E o espetáculo realmente me cativou. Apreciei cada minuto da história, sem olhar para o tempo. Fugia totalmente desse padrão horrendo de Broadway, que a maioria dos musicais brasileiros adoram mostrar. “Bilac vê estrelas”, graças a Deus vai na contramão dessa subserviência colonialista que temos frente ao império ianque. É uma peça com elementos da cultura brasileira. Personagens genuinamente brasileiros, como José do Patrocínio, Santos Dumont e o vesgo Olavo Bilac. O enredo simples tinha tudo para derrubar a montagem, mas com uma direção impecável, com ótimo cenário, bons figurinos, com uma narrativa ágil e elenco bem afiado em toda a variedade de linguagens utilizadas pela trupe, seja na música, na dança e na interpretação cênica. Foi um colorido necessário para a tarde cinzenta e nublada que fazia.

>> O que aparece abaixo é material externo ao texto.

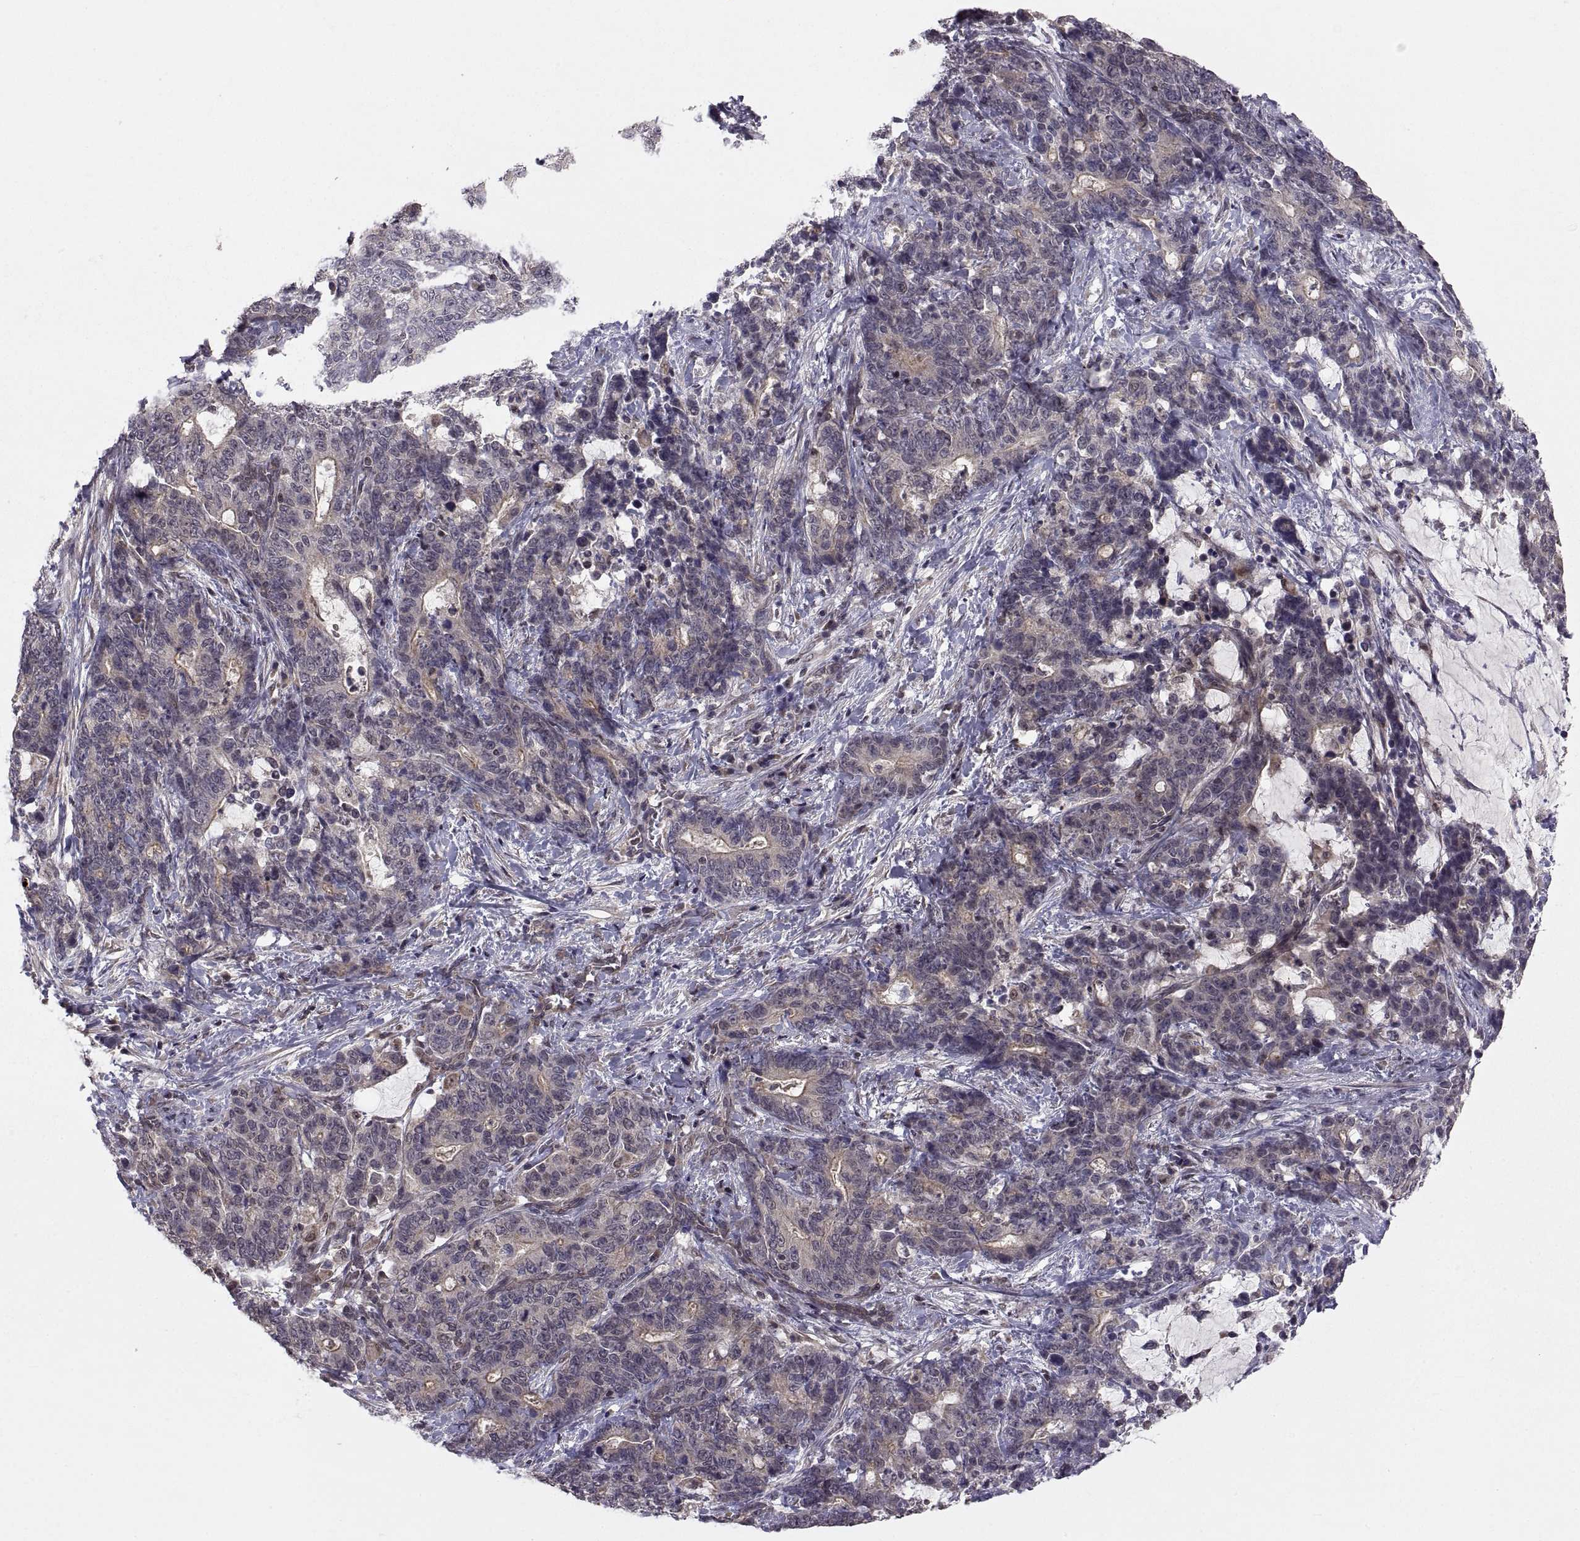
{"staining": {"intensity": "weak", "quantity": "25%-75%", "location": "cytoplasmic/membranous"}, "tissue": "stomach cancer", "cell_type": "Tumor cells", "image_type": "cancer", "snomed": [{"axis": "morphology", "description": "Normal tissue, NOS"}, {"axis": "morphology", "description": "Adenocarcinoma, NOS"}, {"axis": "topography", "description": "Stomach"}], "caption": "Brown immunohistochemical staining in stomach cancer (adenocarcinoma) reveals weak cytoplasmic/membranous staining in about 25%-75% of tumor cells.", "gene": "ABL2", "patient": {"sex": "female", "age": 64}}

Ao final, muitos aplausos e elenco emocionado. Eram as últimas apresentações da peça. Ficamos aguardando Amanda sair. Ela abraçou fortemente Tato. Estava apreensiva em ver seu tutor ali, assistindo sua aluna. Ele rasgou elogios. Eu a abracei e agradeci a ela pelo colorido que ela tinha colocado pra gente. Estava visivelmente emocionada. Nem me lembrava como tinha conhecido, apesar da música do Trem da Alegria ficar martelando durante todo o tempo que ficamos conversando. Tem horas que a atemporalidade serve como uma brisa boa, sem a gente se preocupar com a realidade. Que bom que a imaginação existe.


Saímos em direção à avenida para pegarmos algum ônibus que nos levasse à região central. Sou péssimo na geografia da cidade e não fazia idéia de onde estávamos. Pegamos o primeiro que vimos, pra variar. O cobrador era um charme. Perguntei ao motorista por onde ele ia e nos respondeu que entraria na Brigadeiro Faria Lima. Tato sugeriu de descermos no ponto da estação Faria Lima, do metrô. Tentei criar um texto com o cobrador, que dizia que era jogador de futebol. Até queria pegar o contado dele, mas ele falava muito alto e poderia queimar o filme. Imagine eu perguntando se ele poderia me passar seus contatos e ele dissesse AH, CLARO QUE EU TE PASSO MEUS CONTATOS (risos). Poderia ser apedrejado, não? Decidi deixar a imaginação fluir: com ele, com o moço do café, com Bilac, com Tato e com Juçara. E realizando bem esse dia.